The guy sitting next to me at the office has a wallpaper saying “ALWAYS FUCKING DELIVER.” This dude thinks I’m a good developer. He sometimes asks me for tips or opinions on code-related stuff. Little does he know, I am a developer-disappointment. When it comes to delivering, I ain’t close to Jesus. I’m actually closer to the Polish Post.

I’ve started numerous side projects, which I didn’t ship. A startup idea I was working on with my close friend didn’t get sherlocked, which is hardly a good thing, because we hadn’t even started to ship when it was already too late.

MVP of a car is not a rolling chassis. It's a skateboard.

Illustration by Henrik Kniberg. I’ve managed to build a bike or maybe even a motorbike once. The rest is a garage full of rolling chassis.

I wanted to build a perfect product, with fantastic user experience, the newest tech stack, and the cleanest code, while maintaining some degree of personal life, passing exams, and completing a thesis. The thesis included an app, which isn’t production-ready (of course), but took more than five hundred hours of work of my partner and me combined.

Obviously, I was an idiot. I bit off more than I could chew. I started drinking way too much coffee. My, once thick and bushy hair started falling off, and I’m probably skinnier than I ever was. I don’t remember how to prove a thing about Van Emde Boas trees or Fibonacci heaps.
I can probably do a simple amortized analysis, nothing fancy, though.

On the flip side, I learned. I don’t mean computer science. I got really good at starting projects. I learned GraphQL, got a good grasp of the JavaScript ecosystem with bundlers, React metaframeworks, and the like, but this isn’t the most valuable piece of knowledge I acquired.

I learned that communication is key. Unfortunately, in a hard way.

I learned that a good chunk of Medium software gurus and best practices prophets spend more time marketing themselves than actually building software. Any blogpost claiming that you should follow a few simple rules to be a good developer is a hoax. Instead (unfortunately?), we have to strive to understand the problem at hand, analyze the choices we have, and put in honest work.

Performance optimized code can be confusing and complicated.
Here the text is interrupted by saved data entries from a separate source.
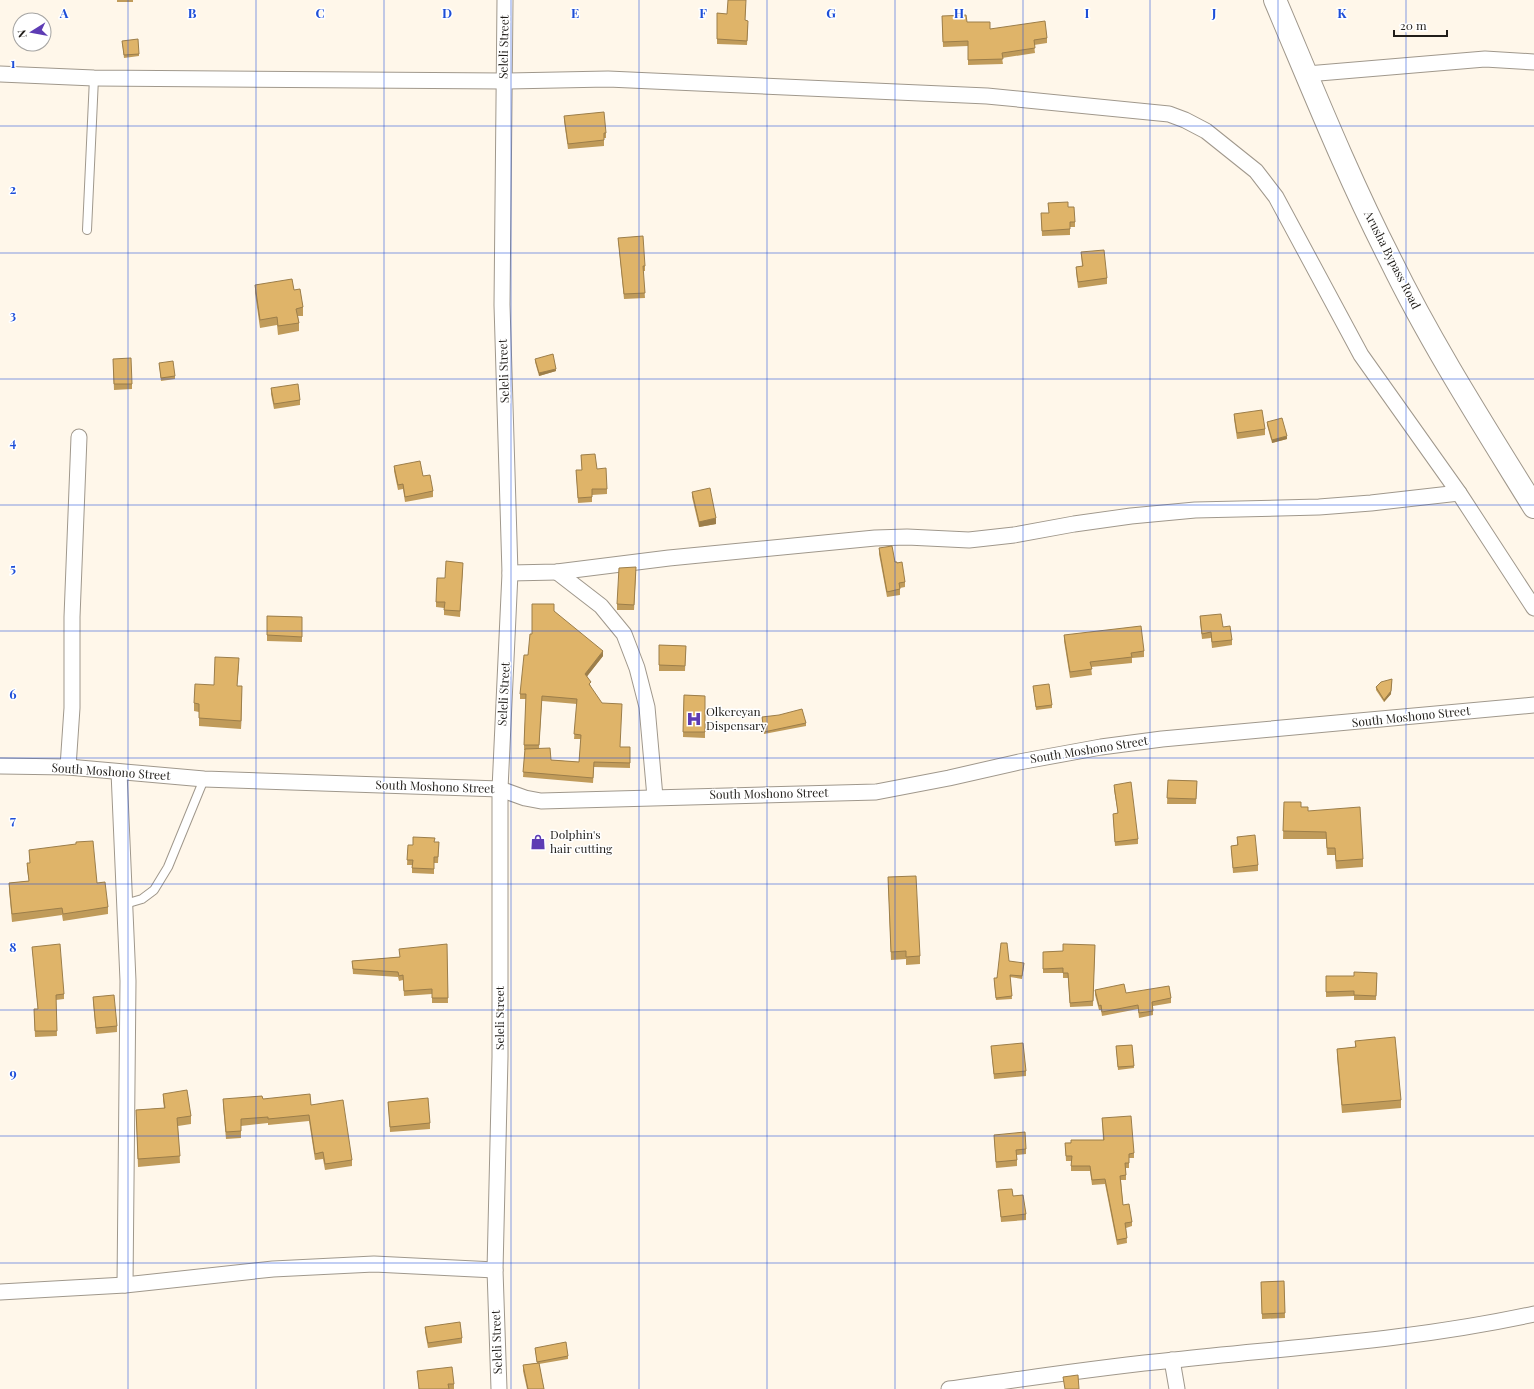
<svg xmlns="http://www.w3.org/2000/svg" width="1534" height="1389" font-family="'Playfair Display',serif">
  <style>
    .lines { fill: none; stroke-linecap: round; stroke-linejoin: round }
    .service-casing { stroke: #a0988c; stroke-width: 10 }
    .minor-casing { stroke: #a0988c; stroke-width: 17 }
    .primary-casing { stroke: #a0988c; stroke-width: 24 }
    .service { stroke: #fff; stroke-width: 8 }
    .minor { stroke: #fff; stroke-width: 15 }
    .primary { stroke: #fff; stroke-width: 22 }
    .wall { fill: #c09b5a; fill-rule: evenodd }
    .shaded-wall { fill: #9c7e4a }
    .building { fill: #dfb469; stroke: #9c7e4a }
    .grid { fill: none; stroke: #1d4ed8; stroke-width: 1; stroke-opacity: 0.55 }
    .labels { text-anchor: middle; stroke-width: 3; stroke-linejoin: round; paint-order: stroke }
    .street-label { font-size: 12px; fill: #211e1a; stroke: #fff }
    .poi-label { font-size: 12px; fill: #211e1a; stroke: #fff; text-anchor: start }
    .grid-label { font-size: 13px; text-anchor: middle; font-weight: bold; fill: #1d4ed8; stroke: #fff; stroke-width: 3; stroke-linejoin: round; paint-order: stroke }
  </style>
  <rect width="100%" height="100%" fill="#fff7ea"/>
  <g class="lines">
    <g class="service-casing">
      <g id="service">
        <path d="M87,230l7,-152"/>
        <path d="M125,904l17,-5 12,-9 14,-23 36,-88"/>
      </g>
    </g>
    <g class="minor-casing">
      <g id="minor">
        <path d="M0,74l94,4 409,3 105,-2 379,17 182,18 16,6 21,11 50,40 20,26 85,158 98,138 75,115"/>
        <path d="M1307,74l178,-15 49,3"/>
        <path d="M557,572l44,34 23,28 13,34 10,39 8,90"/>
        <path d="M510,573l47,-1 112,-14 206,-20 32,-1 62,3 45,-5 60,-11 57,-8 64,-6 124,-3 52,-4 88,-10"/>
        <path d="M0,766l68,1 136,12 296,10 25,9 16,3 335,-9 73,-14 70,-16 82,-15 61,-8 372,-34"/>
        <path d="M68,767l4,-59v-91l7,-180"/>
        <path d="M119,772l9,209 -3,304"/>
        <path d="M0,1292l125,-7 148,-16 101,-5 121,6"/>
        <path d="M1172,1360l5,29"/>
        <path d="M499,1389l-4,-119 5,-213v-268l10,-216 -8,-268 3,-305"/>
        <path d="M949,1389c75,-10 150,-22 225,-29 120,-13 241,-20 360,-46"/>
      </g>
    </g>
    <g class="primary-casing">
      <path id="primary" d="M1275,0c37,87 72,175 115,259 42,86 94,167 144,248"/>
    </g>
    <use href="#service" class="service"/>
    <use href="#minor" class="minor"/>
    <use href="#primary" class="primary"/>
  </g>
  <g class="wall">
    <rect x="117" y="0" width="16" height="2"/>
    <path d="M746,4l-1,17 3,5 -1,19 -30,-1v-31l10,1z"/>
    <path d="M942,16l25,6 23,7 57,9v5l-13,2 1,8 -33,5 1,6 -35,1v-19l-25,1z"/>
    <path d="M122,41l17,13v2l-15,2z"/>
    <path d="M564,116l42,17v5h-2v8l-36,3 -4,-28z"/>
    <path d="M1048,203l20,4 7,15v5h-5v8l-28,1 -1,-23h8z"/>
    <path d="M618,238l27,28v5h-2l2,27 -21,1z"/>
    <path d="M1081,252l26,26v6l-29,4 -2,-16v-5l6,-1z"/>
    <path d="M255,285l39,5 9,17v9h-5l1,7v8l-21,4 -1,-10 -17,3 -5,-35z"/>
    <path d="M113,359l19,25v5l-18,1z"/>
    <path d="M535,359l21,12 -17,5 -4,-14z"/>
    <path d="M159,363l16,13v3l-14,2z"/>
    <path d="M271,388l29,12v5l-26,4 -3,-15z"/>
    <path d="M1234,414l31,15v6l-28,4 -3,-20z"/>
    <path d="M1267,422l20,17 -15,4 -5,-18z"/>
    <path d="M581,455l16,14 10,20v5l-15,1v7l-14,1 -2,-33h6z"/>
    <path d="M394,466l29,10 10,15v6l-28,5 -2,-13 -5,1 -4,-19z"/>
    <path d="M692,492l24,32 -17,3 -7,-30z"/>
    <path d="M879,548l18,15 8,19v5l-5,1v7l-13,2 -8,-43z"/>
    <path d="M463,568l-3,49 -16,-2v-7l-8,-1v-5l9,-24z"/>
    <path d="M636,572l-2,38h-17v-6z"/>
    <path d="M554,611l49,45 -16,20 4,11 29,60h10v21l-36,-1 -1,16 -70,-6 2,-27h-1v-5l2,-46h-6v-5l12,-60zM542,701l35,3 -3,35h7l-2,23 -28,-2 -12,-12z"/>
    <path d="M267,616l35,1v25l-35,-1z"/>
    <path d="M1200,616l23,11 9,13v5l-20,3 -1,-10 -9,1 -2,-18z"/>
    <path d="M1064,635l80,16v6l-12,1v5l-41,4 1,8 -22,3 -6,-37z"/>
    <path d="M659,645l27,1 -1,25h-26z"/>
    <path d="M239,666l-2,20 5,8 -1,35 -42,-3v-14l-5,-1v-8l20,-18z"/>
    <path d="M1033,686l19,19v3l-16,2z"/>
    <path d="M1376,687l15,7 -7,8 -8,-12z"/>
    <path d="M684,695l21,1v42l-22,-1z"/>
    <path d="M762,717l44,6v3l-42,8z"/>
    <path d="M1168,780l29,1 -1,23h-29z"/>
    <path d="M1114,785l24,54v5l-23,2 -2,-32 5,-1 -4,-23z"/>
    <path d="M1284,802l17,5 7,4 55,48v8l-27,2 -1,-14h-8l-1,-16h-43z"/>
    <path d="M1237,837l21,28v6l-25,2 -2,-27 6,-1z"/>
    <path d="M435,842h4l-1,21h-4v11l-22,-1v-8h-5l1,-20h5z"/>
    <path d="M29,850l68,33 11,24v7l-45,7 -1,-6 -50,7 -3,-32v-7l20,-2 -2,-11v-7h3z"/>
    <path d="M888,877l32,79v8l-14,1v-6l-15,1z"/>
    <path d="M447,944l1,59h-16v-9l-28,2 -1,-16 -4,1 -1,-4 -45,-3 -1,-13 48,-4z"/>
    <path d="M1095,945l-2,61 -23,1 -2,-29h-5v-5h-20v-21l20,-1z"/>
    <path d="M32,947l32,47v5l-8,1 1,36 -22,1 -1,-28h4z"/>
    <path d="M1009,961l15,4 -2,14 -12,-2 2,22 -16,1 -2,-19z"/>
    <path d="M1377,973l-1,27h-22v-4l-28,1v-21h28z"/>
    <path d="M1095,990l76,8v5l-18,3v9l-14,3 -1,-9 -36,7 -1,-6h-2l-4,-15z"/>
    <path d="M93,997l24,29v6l-21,2 -3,-32z"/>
    <path d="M1355,1041l46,59v8l-59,5 -5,-56v-8l18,-2z"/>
    <path d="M1132,1045l2,23 -16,2 -2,-24z"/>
    <path d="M991,1046l35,25v5l-32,3z"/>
    <path d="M163,1094l28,22v8l-13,2 2,37 -42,4 -2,-57 28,-2 -1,-7z"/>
    <path d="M223,1099h40l48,6 41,55v6l-27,4 -2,-11 -8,1 -6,-39 -41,4v-2l-27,3v12l-15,1 -3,-33z"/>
    <path d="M388,1102l42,21v6l-40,3z"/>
    <path d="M1102,1118l32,35v5h-5v10h-3v12h-5l2,25 9,17v4l-6,2 1,15 -10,2 -12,-61 -13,1 -2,-14h-19v-10h-5l-1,-18 38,-3z"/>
    <path d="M994,1135l32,14v5l-9,1v11l-21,2z"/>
    <path d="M998,1190l15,6 13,18v6l-25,2z"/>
    <path d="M1284,1281l1,37 -23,1 -1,-37z"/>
    <path d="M425,1327l37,11v5l-34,5 -3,-16z"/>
    <path d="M535,1348l33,8v3l-29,5 5,25h-17l-4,-18v-6l14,-2z"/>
    <path d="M417,1371l37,13v5h-35z"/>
  </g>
  <g class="shaded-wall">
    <path d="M556,369v2l-17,5v-3z"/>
    <path d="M1287,436v3l-15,4v-3z"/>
    <path d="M716,518v6l-17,3v-5z"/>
    <path d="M603,651v5l-18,23v-5z"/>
    <path d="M1392,679l-1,15 -7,8v-2z"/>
    <path d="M242,686v8l-1,35v-8z"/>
  </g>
  <g class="building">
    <path d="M728,0h18l-1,20 3,1 -1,20 -30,-2v-26l10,1z"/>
    <path d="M966,15l1,7h23v7l55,-8 2,17 -13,2 1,8 -33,5 1,6 -35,1v-19l-25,1 -1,-26z"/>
    <path d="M138,39l1,15 -15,1 -2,-14z"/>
    <path d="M604,112l2,21h-2v7l-36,4 -4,-28z"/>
    <path d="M1068,202v5h6l1,15h-5v7l-28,2 -1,-18h8l-1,-10z"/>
    <path d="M643,236l2,30h-2l2,27 -21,1 -6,-56z"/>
    <path d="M1104,250l3,28 -29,4 -2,-15 7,-1 -2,-14z"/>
    <path d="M292,279l2,11 6,-1 3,18 -7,2 3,14 -21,3 -1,-9 -17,3 -5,-35z"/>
    <path d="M553,354l3,15 -17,4 -4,-14z"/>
    <path d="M131,358l1,26h-18l-1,-25z"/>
    <path d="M173,361l2,15 -14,2 -2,-15z"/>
    <path d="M298,384l2,16 -26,4 -3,-16z"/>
    <path d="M1262,410l3,19 -28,4 -3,-19z"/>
    <path d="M1282,418l5,18 -15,4 -5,-18z"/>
    <path d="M595,454l2,15 9,-1 1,21h-15v8l-14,1 -2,-28h6l-1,-15z"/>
    <path d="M420,461l3,15 7,-1 3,16 -28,6 -2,-13 -5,1 -4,-19z"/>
    <path d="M710,488l6,30 -17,4 -7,-30z"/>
    <path d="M892,546l3,16h2v1l5,-1 3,20 -6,1 1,6 -13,3 -8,-44z"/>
    <path d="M446,561l17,2 -3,48 -16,-1 1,-8h-9l1,-24h8z"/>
    <path d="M636,567l-2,38 -17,-1 2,-36z"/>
    <path d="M532,604h22v7l49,40 -18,23 6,8 -2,2 13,19 20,1 -2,43h10v16l-36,-1 -1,16 -70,-6 2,-23 25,-1 1,12 28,2 2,-27 -7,-1 3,-35 -35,-3 -3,49h-15l2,-51h-6l4,-39h4l2,-21h2z"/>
    <path d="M1221,614l2,13 7,-1 2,14 -20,2 -1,-10 -9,2 -2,-18z"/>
    <path d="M267,616l35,1v20l-35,-2z"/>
    <path d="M1141,626l3,25 -13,2 1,4 -42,5 2,7 -22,3 -6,-37z"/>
    <path d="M659,645l27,1 -1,20 -26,-1z"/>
    <path d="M215,657l24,1 -2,28h5l-1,35 -42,-3v-14l-5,-1 1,-19 19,1z"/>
    <path d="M1392,679l-1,12 -7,9 -8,-13 5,-5z"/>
    <path d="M1049,684l3,21 -16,2 -3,-21z"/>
    <path d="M684,695l21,1v36h-22z"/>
    <path d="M802,709l4,14 -42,9 -2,-15 17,-2z"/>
    <path d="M1168,780l29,1 -1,18 -29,-1z"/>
    <path d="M1131,782l7,57 -23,3 -2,-28 5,-1 -4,-28z"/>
    <path d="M1284,802h17v5h7v4l52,-4 3,52 -27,2 -1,-13h-8l-1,-16 -43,-1z"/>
    <path d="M1255,835l3,30 -25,3 -2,-22 7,-1 -1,-8z"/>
    <path d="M413,837l22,1 -1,4h5l-1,15h-4v12l-22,-1 1,-8h-6l1,-15h5z"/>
    <path d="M93,841l4,42 8,-1 3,25 -45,7 -1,-6 -50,6 -3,-31 20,-2 -2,-18h3l-1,-13 47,-6v-2z"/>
    <path d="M916,876l4,80 -14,1v-6l-15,1 -3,-75z"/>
    <path d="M1001,943h6l2,18 15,2 -2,13 -12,-1 2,21 -16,2 -2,-20h3z"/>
    <path d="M60,944l4,50 -8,1 1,36h-22l-1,-22h4l-6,-62z"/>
    <path d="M447,944l1,54h-16v-9l-28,2 -1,-16 -4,1 -1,-4 -45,-3 -1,-8 48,-4 -1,-8z"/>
    <path d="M1063,944l32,1 -2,56 -23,2 -2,-30h-5v-5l-20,1v-17l20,-1z"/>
    <path d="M1354,972l23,1 -1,23 -22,-1v-4l-28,1v-16h28z"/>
    <path d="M1124,984l2,9 43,-7 2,12 -19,4 1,9 -14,2 -1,-8 -36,7 -1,-7 -2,1 -4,-16z"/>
    <path d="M114,995l3,31 -21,2 -3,-31z"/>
    <path d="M1395,1037l6,63 -59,5 -5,-56 19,-2 -1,-6z"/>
    <path d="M1023,1043l3,28 -32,3 -3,-28z"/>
    <path d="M1132,1045l2,21 -16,1 -2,-21z"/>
    <path d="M187,1090l4,26 -14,2 3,38 -42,3 -2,-49 29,-2 -2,-14z"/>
    <path d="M310,1094l1,11 32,-5 9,60 -27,4 -2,-12 -8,2 -6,-39 -41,4v-2l-27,2v12l-15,1 -3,-33 39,-3 1,3z"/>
    <path d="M428,1098l2,25 -40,4 -2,-25z"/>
    <path d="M1131,1116l3,37 -5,1v9h-4l1,12 -6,1 3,29 6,-1 3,18 -7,1 2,15 -10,2 -12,-61 -13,1 -2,-14h-19l1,-10h-6l-1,-13h6v-3h33l-2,-22z"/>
    <path d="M1025,1132l1,17 -10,1 1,10 -21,2 -2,-27z"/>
    <path d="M1012,1189l1,7 10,-1 3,19 -25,3 -3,-27z"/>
    <path d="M1284,1281l1,32 -23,1 -1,-32z"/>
    <path d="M460,1322l2,16 -34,5 -3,-16z"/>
    <path d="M566,1342l2,14 -31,6 -2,-14z"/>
    <path d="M539,1363l5,26h-16l-5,-24z"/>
    <path d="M452,1367l2,17h-6l1,5h-30l-2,-18z"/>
    <path d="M1078,1375l1,14h-14l-2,-12z"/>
  </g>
  <path class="grid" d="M128,0v1389M256,0v1389M384,0v1389M511,0v1389M639,0v1389M767,0v1389M895,0v1389M1023,0v1389M1150,0v1389M1278,0v1389M1406,0v1389M0,126h1534M0,253h1534M0,379h1534M0,505h1534M0,631h1534M0,758h1534M0,884h1534M0,1010h1534M0,1136h1534M0,1263h1534"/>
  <defs>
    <g id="hospital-bare" transform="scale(1.2)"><path d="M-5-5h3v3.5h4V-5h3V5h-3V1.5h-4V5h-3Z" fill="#5d3cb4" stroke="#fff" stroke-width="2.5" paint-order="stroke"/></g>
    <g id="shop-bare" transform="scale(1.2)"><path d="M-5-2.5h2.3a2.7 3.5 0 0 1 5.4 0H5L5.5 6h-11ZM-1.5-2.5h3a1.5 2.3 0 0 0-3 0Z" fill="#5d3cb4" stroke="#fff" stroke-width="2.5" paint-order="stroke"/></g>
  </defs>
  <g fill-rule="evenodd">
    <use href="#hospital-bare" x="694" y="719"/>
    <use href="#shop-bare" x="538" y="842"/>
  </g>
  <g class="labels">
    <g class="street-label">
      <text transform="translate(504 47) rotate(-89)" y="4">Seleli Street</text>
      <text transform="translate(1392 260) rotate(63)" y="4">Arusha Bypass Road</text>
      <text transform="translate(504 371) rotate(-92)" y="4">Seleli Street</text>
      <text transform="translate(504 694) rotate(-87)" y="4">Seleli Street</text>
      <text transform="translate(1411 717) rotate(-6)" y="4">South Moshono Street</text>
      <text transform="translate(1089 750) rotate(-9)" y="4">South Moshono Street</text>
      <text transform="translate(111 772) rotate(4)" y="4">South Moshono Street</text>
      <text transform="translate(435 787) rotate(2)" y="4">South Moshono Street</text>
      <text transform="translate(769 794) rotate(-1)" y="4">South Moshono Street</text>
      <text transform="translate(500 1018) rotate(-90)" y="4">Seleli Street</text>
      <text transform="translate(497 1342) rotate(-92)" y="4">Seleli Street</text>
    </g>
    <g class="poi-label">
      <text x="706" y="716">Olkereyan<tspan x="706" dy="14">Dispensary</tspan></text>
      <text x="550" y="839">Dolphin's<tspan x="550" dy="14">hair cutting</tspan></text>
    </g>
  </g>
  <g class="grid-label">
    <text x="64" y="18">A</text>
    <text x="192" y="18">B</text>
    <text x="320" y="18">C</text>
    <text x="447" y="18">D</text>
    <text x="575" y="18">E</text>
    <text x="703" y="18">F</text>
    <text x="831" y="18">G</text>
    <text x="959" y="18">H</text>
    <text x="1087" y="18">I</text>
    <text x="1214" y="18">J</text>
    <text x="1342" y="18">K</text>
    <text x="13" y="68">1</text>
    <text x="13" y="194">2</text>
    <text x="13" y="320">3</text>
    <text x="13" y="447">4</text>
    <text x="13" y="573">5</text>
    <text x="13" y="699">6</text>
    <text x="13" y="825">7</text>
    <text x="13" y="952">8</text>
    <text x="13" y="1078">9</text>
  </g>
  <g transform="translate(32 32) rotate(259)"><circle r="19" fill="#ffffff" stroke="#a6a5a3"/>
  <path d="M0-3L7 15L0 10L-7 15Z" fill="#5d3cb4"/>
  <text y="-6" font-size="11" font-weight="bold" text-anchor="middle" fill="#211e1a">N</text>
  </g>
  <path d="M1394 30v6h53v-6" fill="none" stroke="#211e1a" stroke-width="2"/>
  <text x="1400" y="30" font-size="12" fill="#211e1a" stroke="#ffffff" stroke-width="3" paint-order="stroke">20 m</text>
</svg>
Code written to unrealistic deadlines is usually bad, but you only get to have code if your business is still running.

You can’t hide from trade-offs behind a bible of best practices.

How does my life look at the end of 2019?

I’ve got a side projects I could to write about, software and non-software, including a huge one with the girl I like, but this is the time to stop writing this blog post and get to work.